**Problem requirements:** From the court opinion on a married woman's contract to convey land, extract the passage starting at "It was suggested, but" and ending at "Vroom 1, 18.", copied word for word.

---------- Page extract

It was suggested, but not decided, in Corby v. Drew, that if a married woman could not convey without the concurrence of her husband, she could not agree to convey without that concurrence. The impossibility of performance of a contract to convey made by a married woman alone is, however, not strictly speaking, an impossibility in law such as would make the contract void. It is an impossibility which may or may not arise, and is dependent on the will of her husband. One authorized to contract may make a valid contract although the possibility of its performance depends on the will of another. An example is a contract by a lessee to assign his lease, although it contains a covenant not to assign without license. Lloyd v. Crispe, 5 Taunt. 249. Other cases are cited in the dissenting opinion of the present Chancellor in Chism v. Schipper, 22 Vroom 1, 18.
It is not necessary to dwell upon this point, since a similar question has been decided by the Court of Errors and Appeals. In Brown v. Honniss, 41 Vroom 260, the plaintiff sought to recover damages for breach of a contract to convey land. The defendant was unable to make a clear title because of his wife’s inchoate right of dower, but it was not suggested that such an impossibility of performance relieved him from liability to action.

--------------------
---------- Data records

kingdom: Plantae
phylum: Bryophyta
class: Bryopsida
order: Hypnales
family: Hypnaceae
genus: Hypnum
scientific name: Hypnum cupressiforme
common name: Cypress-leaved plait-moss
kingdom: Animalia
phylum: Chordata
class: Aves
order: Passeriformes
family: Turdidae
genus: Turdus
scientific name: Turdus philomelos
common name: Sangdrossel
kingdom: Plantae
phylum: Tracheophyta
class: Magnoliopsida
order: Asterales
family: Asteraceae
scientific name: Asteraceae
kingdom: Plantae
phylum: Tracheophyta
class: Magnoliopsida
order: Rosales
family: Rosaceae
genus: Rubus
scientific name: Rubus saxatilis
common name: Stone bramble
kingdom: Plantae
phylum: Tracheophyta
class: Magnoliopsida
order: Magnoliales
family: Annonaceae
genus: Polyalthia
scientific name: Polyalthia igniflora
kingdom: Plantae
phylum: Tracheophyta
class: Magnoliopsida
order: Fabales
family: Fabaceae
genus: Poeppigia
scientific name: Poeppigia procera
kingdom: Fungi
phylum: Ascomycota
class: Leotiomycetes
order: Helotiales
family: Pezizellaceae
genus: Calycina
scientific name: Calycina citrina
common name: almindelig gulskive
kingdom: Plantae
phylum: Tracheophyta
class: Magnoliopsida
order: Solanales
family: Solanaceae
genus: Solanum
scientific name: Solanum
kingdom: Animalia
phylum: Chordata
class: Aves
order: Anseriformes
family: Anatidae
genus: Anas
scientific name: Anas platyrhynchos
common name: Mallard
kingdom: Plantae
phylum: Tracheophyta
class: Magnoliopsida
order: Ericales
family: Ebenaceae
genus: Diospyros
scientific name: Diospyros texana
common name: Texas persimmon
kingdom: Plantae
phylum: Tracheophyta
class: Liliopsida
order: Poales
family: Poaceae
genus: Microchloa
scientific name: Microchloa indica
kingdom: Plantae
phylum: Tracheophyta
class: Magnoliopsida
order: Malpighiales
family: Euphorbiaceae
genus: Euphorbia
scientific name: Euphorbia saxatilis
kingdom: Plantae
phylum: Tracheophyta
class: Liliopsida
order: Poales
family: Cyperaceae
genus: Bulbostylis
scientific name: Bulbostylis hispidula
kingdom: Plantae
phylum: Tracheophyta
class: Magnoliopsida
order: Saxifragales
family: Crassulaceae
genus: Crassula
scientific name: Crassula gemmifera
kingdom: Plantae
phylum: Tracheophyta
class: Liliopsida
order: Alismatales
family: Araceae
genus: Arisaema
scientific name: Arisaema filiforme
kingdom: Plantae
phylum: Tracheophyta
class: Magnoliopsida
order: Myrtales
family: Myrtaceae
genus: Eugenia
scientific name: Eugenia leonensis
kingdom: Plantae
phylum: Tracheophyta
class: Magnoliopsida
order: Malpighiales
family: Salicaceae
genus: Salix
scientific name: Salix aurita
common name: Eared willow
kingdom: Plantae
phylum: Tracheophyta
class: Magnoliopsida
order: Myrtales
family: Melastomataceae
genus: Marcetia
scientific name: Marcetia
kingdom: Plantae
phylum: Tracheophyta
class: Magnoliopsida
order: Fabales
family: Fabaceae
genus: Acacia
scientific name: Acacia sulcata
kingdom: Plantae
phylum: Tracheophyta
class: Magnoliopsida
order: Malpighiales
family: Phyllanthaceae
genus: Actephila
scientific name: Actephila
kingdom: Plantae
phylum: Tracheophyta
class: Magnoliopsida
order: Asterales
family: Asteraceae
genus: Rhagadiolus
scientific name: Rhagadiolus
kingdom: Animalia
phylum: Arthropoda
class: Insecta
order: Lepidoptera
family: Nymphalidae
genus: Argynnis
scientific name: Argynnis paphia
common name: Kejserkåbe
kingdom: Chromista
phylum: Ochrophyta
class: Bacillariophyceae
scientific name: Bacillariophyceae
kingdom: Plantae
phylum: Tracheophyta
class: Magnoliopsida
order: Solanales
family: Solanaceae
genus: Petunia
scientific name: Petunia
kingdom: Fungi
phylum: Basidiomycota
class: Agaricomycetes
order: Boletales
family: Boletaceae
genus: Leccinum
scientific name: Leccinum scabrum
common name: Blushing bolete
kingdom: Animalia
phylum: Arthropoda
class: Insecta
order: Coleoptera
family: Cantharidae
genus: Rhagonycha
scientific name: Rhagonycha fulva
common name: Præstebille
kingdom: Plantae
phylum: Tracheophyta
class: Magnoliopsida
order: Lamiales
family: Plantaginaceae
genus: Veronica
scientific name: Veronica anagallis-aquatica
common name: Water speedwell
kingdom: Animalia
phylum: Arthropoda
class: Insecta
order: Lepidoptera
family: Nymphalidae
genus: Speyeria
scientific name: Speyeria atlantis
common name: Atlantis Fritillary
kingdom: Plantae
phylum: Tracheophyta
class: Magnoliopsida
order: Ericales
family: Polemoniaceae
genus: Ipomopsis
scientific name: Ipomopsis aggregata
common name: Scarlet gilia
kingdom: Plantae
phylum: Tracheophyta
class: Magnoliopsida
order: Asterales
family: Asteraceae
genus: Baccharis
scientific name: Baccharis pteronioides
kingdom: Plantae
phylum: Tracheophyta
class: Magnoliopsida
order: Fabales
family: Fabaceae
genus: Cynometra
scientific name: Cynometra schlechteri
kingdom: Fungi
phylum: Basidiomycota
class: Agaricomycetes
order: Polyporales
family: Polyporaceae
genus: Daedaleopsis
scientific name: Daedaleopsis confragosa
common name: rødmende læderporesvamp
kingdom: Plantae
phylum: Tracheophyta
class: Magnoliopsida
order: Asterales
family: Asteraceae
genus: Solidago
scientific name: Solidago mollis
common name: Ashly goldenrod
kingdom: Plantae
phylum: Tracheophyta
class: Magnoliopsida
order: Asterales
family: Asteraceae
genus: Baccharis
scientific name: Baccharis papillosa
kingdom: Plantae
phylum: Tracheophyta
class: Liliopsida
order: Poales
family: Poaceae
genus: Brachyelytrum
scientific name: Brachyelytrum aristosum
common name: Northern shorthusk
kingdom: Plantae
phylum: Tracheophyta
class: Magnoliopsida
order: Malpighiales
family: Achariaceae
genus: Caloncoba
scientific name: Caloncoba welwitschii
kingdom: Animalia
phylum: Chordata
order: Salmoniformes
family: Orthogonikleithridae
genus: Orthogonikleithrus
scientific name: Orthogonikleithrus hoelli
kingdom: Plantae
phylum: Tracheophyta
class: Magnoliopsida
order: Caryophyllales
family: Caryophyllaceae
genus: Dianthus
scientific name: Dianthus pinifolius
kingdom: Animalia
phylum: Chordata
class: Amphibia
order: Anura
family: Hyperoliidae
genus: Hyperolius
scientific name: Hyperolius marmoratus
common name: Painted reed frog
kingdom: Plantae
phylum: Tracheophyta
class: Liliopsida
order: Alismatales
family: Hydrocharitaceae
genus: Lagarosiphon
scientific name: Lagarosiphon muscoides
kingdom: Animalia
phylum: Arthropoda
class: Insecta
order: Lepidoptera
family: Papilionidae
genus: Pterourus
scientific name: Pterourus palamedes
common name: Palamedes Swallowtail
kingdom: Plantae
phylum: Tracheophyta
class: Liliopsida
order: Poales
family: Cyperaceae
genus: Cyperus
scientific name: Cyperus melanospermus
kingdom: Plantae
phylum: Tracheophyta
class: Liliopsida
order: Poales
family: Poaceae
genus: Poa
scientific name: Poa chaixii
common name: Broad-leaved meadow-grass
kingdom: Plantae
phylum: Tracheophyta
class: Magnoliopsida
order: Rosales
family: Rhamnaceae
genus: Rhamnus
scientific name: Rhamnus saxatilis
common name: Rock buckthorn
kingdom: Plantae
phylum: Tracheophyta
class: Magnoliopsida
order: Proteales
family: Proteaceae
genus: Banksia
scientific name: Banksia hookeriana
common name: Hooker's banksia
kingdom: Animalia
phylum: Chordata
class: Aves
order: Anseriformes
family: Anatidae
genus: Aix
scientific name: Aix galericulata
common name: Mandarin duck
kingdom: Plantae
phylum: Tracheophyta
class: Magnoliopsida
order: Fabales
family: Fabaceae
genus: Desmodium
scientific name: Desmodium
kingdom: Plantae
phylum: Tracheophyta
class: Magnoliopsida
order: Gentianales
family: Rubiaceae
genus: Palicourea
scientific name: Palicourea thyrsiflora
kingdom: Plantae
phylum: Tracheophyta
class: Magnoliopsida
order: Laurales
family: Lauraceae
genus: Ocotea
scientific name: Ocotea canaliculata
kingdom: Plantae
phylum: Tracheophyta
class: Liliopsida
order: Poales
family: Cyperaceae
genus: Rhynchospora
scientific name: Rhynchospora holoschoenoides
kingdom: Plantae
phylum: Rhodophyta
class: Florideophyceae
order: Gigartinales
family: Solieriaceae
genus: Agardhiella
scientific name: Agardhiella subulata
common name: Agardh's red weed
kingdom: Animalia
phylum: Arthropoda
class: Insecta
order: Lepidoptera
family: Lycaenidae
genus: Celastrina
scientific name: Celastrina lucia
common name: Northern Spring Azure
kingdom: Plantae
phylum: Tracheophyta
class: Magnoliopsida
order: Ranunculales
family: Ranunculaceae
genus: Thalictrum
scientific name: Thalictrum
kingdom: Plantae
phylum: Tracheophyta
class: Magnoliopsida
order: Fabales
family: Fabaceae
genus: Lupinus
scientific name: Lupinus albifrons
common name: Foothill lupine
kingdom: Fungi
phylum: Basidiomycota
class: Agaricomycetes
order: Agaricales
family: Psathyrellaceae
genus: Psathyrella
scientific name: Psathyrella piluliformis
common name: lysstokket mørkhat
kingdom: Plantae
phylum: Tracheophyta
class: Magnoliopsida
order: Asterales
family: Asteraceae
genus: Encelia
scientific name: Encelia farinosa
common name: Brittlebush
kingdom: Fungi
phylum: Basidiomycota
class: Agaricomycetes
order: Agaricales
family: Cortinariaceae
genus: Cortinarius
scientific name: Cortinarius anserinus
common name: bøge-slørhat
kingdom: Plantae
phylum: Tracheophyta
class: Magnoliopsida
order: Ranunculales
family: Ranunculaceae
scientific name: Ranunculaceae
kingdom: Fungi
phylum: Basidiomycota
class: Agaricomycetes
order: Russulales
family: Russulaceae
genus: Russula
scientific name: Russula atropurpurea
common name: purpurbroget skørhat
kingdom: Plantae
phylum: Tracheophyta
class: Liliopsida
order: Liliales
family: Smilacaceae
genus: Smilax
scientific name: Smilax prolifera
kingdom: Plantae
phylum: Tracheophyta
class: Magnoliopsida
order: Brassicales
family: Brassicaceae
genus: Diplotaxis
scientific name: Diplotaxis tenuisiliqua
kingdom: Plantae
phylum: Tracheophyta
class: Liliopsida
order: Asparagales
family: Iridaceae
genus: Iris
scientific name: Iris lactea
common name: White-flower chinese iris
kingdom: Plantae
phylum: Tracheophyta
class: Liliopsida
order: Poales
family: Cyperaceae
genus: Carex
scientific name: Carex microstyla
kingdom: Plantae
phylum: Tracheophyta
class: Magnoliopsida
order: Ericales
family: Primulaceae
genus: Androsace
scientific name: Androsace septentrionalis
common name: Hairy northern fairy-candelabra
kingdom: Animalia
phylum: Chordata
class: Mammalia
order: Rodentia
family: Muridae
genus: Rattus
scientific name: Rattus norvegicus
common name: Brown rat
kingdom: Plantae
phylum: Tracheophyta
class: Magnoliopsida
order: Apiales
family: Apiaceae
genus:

--------------------

**Reply:**
It was suggested, but not decided, in Corby v. Drew, that if a married woman could not convey without the concurrence of her husband, she could not agree to convey without that concurrence. The impossibility of performance of a contract to convey made by a married woman alone is, however, not strictly speaking, an impossibility in law such as would make the contract void. It is an impossibility which may or may not arise, and is dependent on the will of her husband. One authorized to contract may make a valid contract although the possibility of its performance depends on the will of another. An example is a contract by a lessee to assign his lease, although it contains a covenant not to assign without license. Lloyd v. Crispe, 5 Taunt. 249. Other cases are cited in the dissenting opinion of the present Chancellor in Chism v. Schipper, 22 Vroom 1, 18.